Australian summers and barbecues go hand in hand. One man who knows a little more about this popular method of cooking than most is Rafael Tonon, head chef at Mr Busby’s, Dalwood Estate.
Born in Brazil with Italian lineage, he grew up in a family of restaurateurs and chefs. His earliest memories are of working alongside his Nonna in her kitchen, making traditional pasta from scratch.
Tonon has called Australia home for the past 16 years. During that time he was executive chef at the Publica Group in Sydney, worked under Pete Evans at Hugo’s and for Massimo Mele’s catering business, and had brief stints at Sydney restaurants Fei Jei and Barrio Chino.
His summer preference is to cook seafood on the barbecue because it’s “light, quick and easy when entertaining guests”. When cooking for friends and family at home, Tonon also prefers cooking in what he describes as “a more progressive sharing style”.
“As a Brazilian, when it comes to barbecuing it’s all about socialising,” he told Food & Wine. That means – for the cook, anyway – keeping things simple and preparing in advance.
“My top tips? Firstly, make sure your barbecue is as clean as possible,” he said.
“Also, pre-heating your barbecue is a must. I would recommend cooking over coals or wood for a great flavour experience. And use the freshest produce from your local butcher or fishmonger.”
When it comes to cuts of meat, he is partial to a rump cap.
“It’s an old favourite as it has a beautiful cap of fat which crisps up when barbecued. Also, chicken hearts are a little unusual but if you’re willing to give them a go, you won’t regret it.
“Wagyu skirt is also great. It’s packed full of flavour. Ask your local butcher for the freshest produce available. If you’re looking for something special, I would recommend trying Victor Churchill butcher in Woollahra.
“And if you’re time poor, try to find primary cuts where you can simply seal, rest and serve. For example, a beautiful scotch fillet, making sure it’s not too thick.”
When it comes to sauces or marinades and proteins, Tonon says it’s simply a matter of personal preference.
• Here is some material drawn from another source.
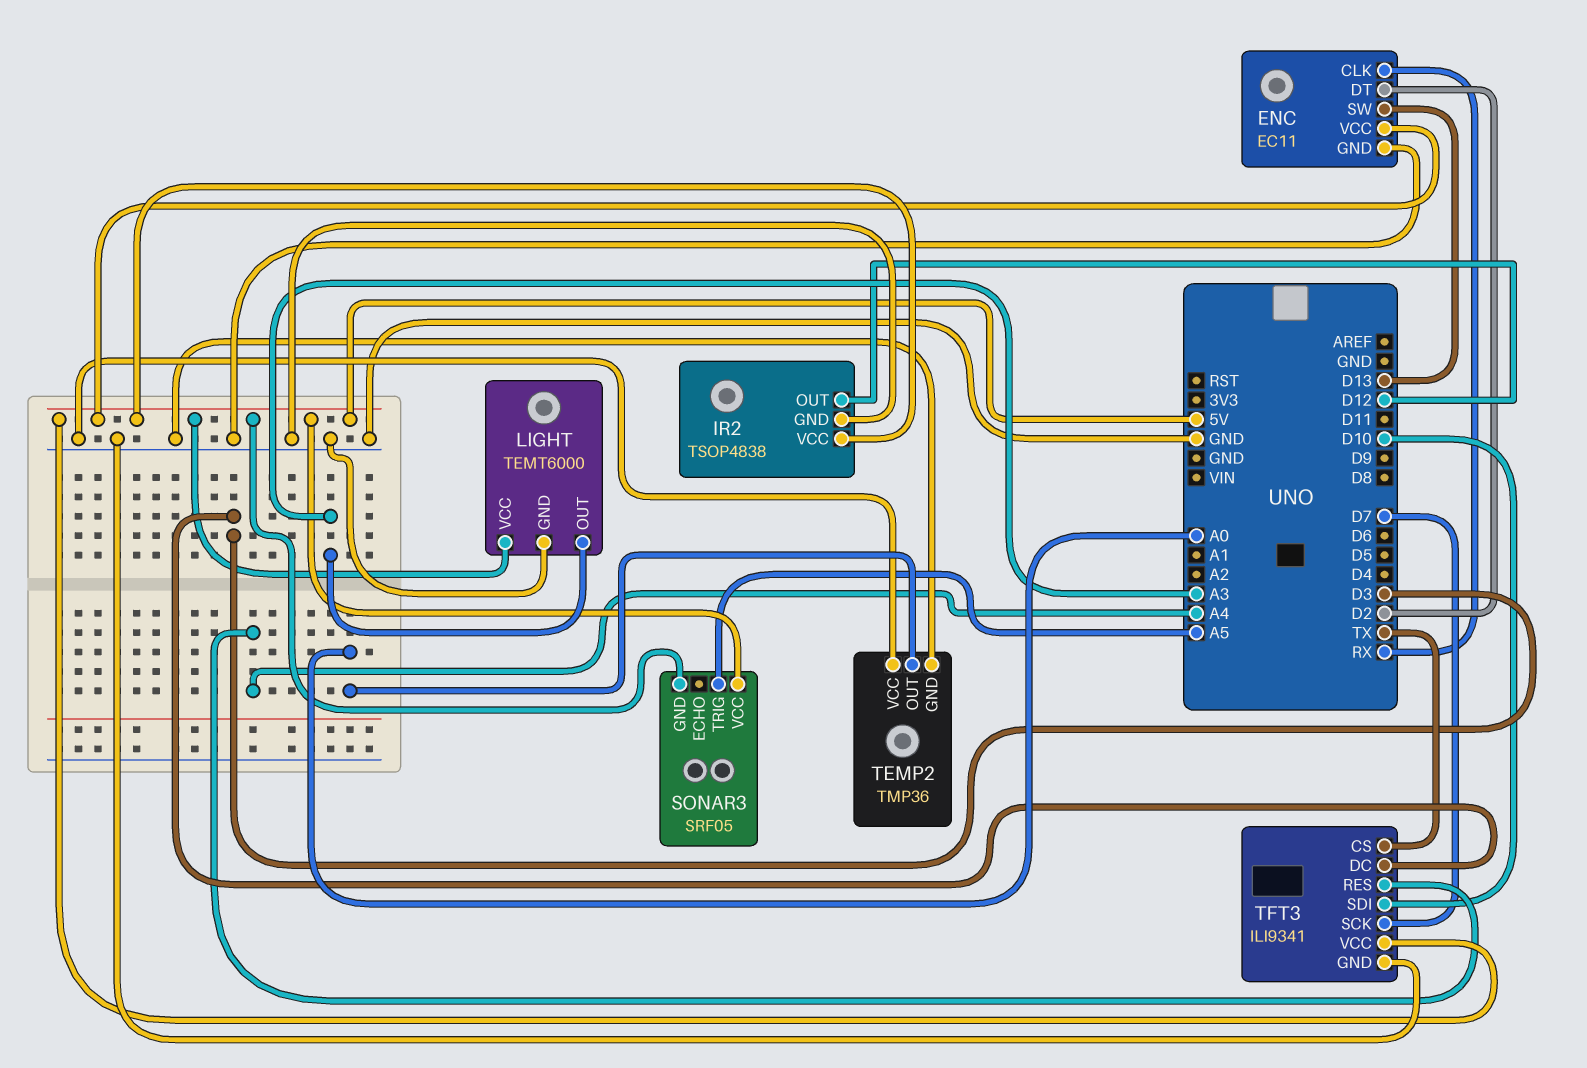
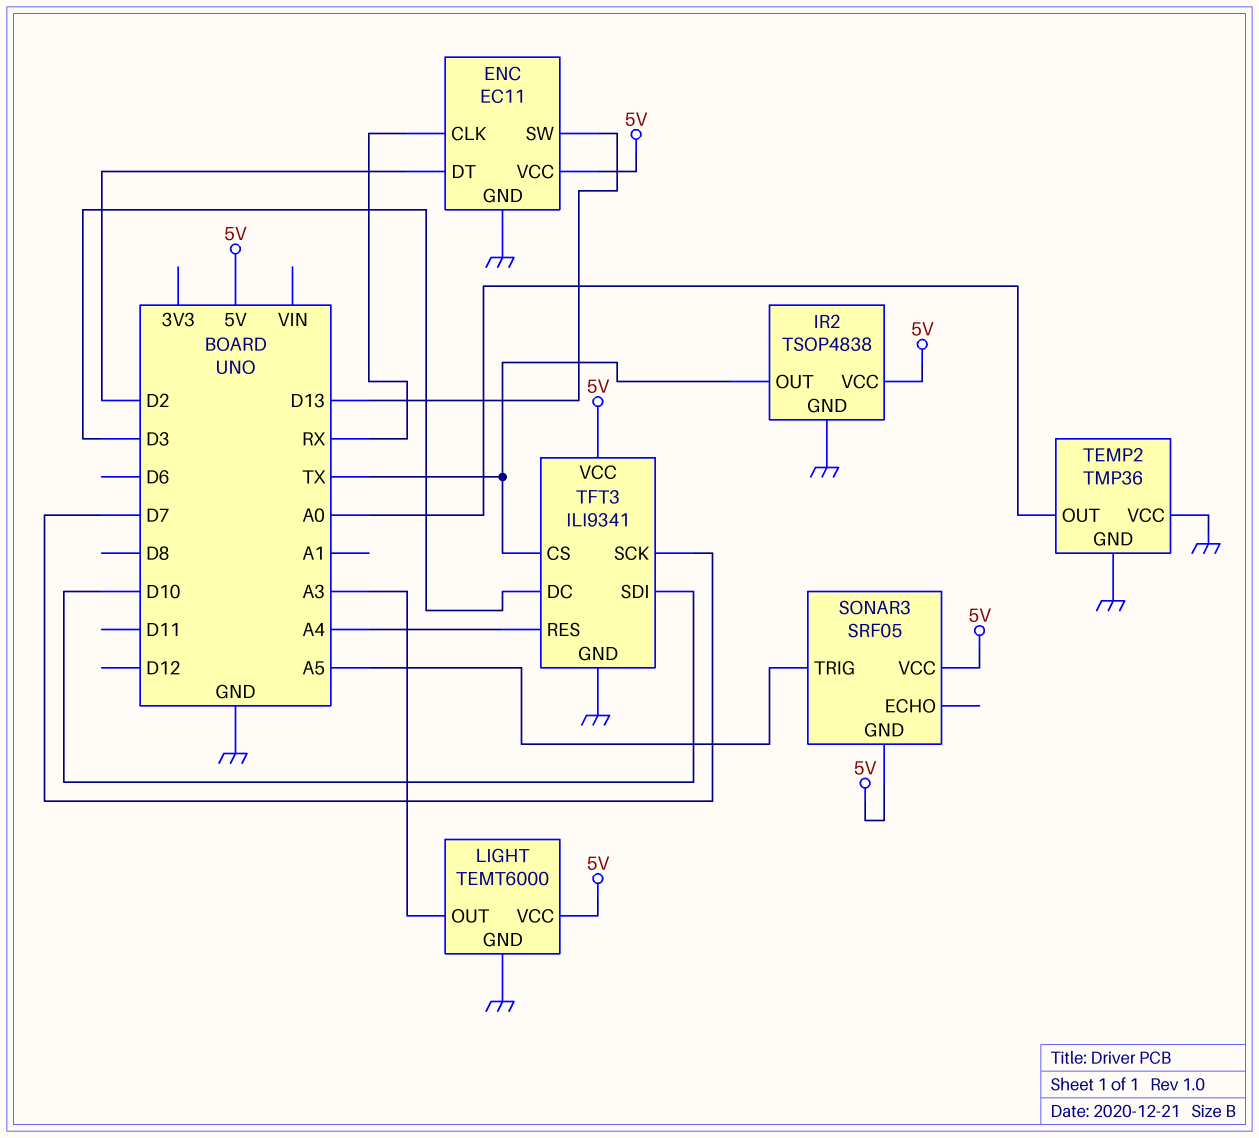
IR2 pin OUT: D12 -> TX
“On a steak, I would only use salt and pepper however when cooking some squid, over coals, I would marinate with chilli, oregano, lemon zest and garlic for something different and yummy.”
As for slow cooking, it’s “awesome”, he says. “We do a lot of smoking for our restaurants MEET and Mr Busby’s where we cook brisket for 12 hours on low temperature to maximise tenderness and moisture while creating a delicious smoky flavour.”
- Tonon shared this simple barbecue rub recipe for chicken wings cooked in a smoker: 6 tbs sweet paprika, 2 tbs smoked paprika, 2 tbs brown sugar, 2 tbs sea salt, 1 tbs ground black pepper, 2 tbs dried oregano.
Mr Busby’s is open Saturday and Sunday, 8am to 4pm, 700 Dalwood Road, Dalwood. It’s a Brazilian-inspired, family-friendly restaurant on the banks of the Hunter River with an emphasis on slow food. Everything is made from scratch using seasonal, local produce and quality ingredients.